Başbakan Tayyip Erdoğan 04 Mart 2006’da malumun ilanını yapıyordu “Türkiye’nin ortadoğuda bir görevi var. Nedir o görev? Biz Genişletilmiş Ortadoğu ve Kuzey Afrika Projesinin Eş başkanlarından bir tanesiyiz ve bu görevi yapıyoruz biz".>
Eğer Başbakan’ın görevi, Kürdistan’ı daha büyük bir coğrafyada (Irak, Suriye, İran, Türkiye toprakları dahilinde) konfederasyona taşımaksa, Irak’tan sonra Suriye’de de “Kuzey Suriye” ifadeleri başladıysa, bu süreçler bir biçimde ülkemizde de yaşanacaktır, bu yangınların yansımaları bizde acı yaratacaktır.
1999-2009 arası şehit rakamları her şeyi göstermektedir. Ne zaman ki Irak’ta Kürdistan kurulmaya başlanmış, Türkiye bunun kurucularından biri olmuş ve “T.C.” Türkiye’nin belli bir bölgesinde “susmuştur”, şehit rakamları katlanarak artmıştır. PKK’nın Ramazan Bayramı’nda (20.08.2012) gerçekleştirdiği Gaziantep saldırısı bunun son acı örneğidir. Bu saldırıları kimse sürpriz görmemelidir. “Bölge” göz göre göre ve bilinçli olarak Türkiye’den kopartılmaktadır.
Çünkü sizin Kürdistan dediğiniz yapı, Müslüman bir Kürdistan değildir, olmayacaktır. Bunları daha önce ve özellikle kitabımda belgeleriyle, Türkiye oluşumlarıyla yazmıştım ancak tekrarlamak gerek.

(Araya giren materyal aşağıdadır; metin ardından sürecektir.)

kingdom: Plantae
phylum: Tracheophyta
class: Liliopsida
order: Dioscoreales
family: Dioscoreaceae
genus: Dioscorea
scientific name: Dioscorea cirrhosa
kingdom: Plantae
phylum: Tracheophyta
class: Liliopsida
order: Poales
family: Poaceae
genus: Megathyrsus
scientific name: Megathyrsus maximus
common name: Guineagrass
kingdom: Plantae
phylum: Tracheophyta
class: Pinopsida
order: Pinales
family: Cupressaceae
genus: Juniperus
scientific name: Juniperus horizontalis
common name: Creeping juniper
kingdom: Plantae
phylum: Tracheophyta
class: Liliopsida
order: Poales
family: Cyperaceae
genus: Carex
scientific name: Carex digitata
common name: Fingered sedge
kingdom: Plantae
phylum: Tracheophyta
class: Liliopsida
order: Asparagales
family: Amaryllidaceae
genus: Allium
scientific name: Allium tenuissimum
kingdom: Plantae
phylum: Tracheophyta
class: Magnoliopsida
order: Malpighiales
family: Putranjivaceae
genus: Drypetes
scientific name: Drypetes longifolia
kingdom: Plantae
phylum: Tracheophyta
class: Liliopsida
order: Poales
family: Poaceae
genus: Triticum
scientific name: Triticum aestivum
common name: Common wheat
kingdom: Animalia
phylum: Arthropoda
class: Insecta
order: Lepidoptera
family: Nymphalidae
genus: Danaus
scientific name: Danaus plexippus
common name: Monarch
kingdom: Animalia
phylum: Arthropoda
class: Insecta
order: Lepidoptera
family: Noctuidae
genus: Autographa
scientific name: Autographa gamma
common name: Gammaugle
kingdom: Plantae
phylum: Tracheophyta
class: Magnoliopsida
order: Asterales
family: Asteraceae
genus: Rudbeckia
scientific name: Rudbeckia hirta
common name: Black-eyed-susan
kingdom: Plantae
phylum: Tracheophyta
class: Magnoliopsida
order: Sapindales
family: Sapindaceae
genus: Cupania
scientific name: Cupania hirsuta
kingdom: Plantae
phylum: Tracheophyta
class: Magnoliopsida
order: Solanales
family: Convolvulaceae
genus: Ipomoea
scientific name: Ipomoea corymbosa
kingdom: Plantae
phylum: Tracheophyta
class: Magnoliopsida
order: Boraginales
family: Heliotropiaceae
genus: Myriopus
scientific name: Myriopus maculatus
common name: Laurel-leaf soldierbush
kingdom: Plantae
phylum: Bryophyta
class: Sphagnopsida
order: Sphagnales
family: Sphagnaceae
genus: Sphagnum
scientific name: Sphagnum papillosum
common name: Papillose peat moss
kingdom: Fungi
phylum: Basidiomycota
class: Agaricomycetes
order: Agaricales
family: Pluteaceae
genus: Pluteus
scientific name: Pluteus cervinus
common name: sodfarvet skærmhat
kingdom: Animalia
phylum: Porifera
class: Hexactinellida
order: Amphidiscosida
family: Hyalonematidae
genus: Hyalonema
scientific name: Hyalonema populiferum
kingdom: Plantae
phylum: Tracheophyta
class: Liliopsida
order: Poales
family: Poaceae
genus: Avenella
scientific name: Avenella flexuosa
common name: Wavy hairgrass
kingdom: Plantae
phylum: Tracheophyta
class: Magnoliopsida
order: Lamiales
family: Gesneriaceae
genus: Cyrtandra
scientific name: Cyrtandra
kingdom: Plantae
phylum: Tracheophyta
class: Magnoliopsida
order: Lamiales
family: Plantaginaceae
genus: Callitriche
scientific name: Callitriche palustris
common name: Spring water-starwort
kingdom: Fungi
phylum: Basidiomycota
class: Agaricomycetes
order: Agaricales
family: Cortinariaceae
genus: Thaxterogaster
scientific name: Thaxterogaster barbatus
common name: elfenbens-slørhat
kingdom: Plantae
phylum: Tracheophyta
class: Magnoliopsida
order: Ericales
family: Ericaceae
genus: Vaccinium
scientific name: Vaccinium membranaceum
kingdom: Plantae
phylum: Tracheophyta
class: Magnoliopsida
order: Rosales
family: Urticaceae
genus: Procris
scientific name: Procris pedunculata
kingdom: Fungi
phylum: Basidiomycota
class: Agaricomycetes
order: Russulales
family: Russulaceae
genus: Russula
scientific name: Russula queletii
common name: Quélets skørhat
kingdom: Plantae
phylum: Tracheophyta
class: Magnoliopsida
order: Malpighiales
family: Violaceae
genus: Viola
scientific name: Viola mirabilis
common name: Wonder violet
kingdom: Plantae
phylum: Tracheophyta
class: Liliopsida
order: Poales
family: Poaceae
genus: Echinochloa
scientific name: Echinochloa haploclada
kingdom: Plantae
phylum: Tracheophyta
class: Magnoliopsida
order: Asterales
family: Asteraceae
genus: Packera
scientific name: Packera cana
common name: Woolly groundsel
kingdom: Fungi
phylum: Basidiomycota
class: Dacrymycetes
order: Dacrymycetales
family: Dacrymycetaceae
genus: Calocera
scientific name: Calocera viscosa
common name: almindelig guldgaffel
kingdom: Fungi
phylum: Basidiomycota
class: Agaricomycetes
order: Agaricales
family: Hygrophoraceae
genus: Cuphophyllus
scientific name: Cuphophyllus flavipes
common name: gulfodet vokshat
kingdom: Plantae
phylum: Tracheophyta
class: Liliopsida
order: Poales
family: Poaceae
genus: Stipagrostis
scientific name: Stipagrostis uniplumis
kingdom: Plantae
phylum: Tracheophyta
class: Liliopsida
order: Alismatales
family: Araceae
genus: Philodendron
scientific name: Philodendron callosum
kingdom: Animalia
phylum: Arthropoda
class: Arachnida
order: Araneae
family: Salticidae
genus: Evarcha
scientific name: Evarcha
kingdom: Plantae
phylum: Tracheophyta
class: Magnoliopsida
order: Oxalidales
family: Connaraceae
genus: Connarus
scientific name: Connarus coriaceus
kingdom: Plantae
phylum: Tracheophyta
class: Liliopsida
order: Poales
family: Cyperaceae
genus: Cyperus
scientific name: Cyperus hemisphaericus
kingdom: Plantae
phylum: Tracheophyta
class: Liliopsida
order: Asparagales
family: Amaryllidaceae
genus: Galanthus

Projenin Irak ayağındaki Barzaniler kripto Yahudi’dir. “Kuzey Suriye”de kurulan fiili Kürdist yönetim Yahudi kökenlidir. BDP’nin Türkiye ayağı kripto Yahudi ve Sabetayistler’den oluşmaktadır, Türkiye’de adım adım sözde PKK Kürdistan’ı kurulmaktadır. (İran’dan koparılacak sözde Kürdistan ve bunların başındaki adamlar da yine Zerdüşt ve kripto Yahudilerden oluşmaktadır.) Bölgesel Kürdistan Konfederasyonu, mini İsrail olmaya adaydır.
Kürdistan dediğiniz yapı, Müslüman Kürt kardeşlerimizin devleti değil; Abdullah Öcalan gibi bir şeytanı “önder” gören, İsrail ve ABD’nin oyuncağıdır. Petrolün, suyun üstüne oturmuş, Türkiye ile İslam coğrafyasını birbirinde ayıracak, Türkiye’yi İslam’dan ayıracak bir Yahudi devlettir/devletleridir/potansiyel konfederasyondur.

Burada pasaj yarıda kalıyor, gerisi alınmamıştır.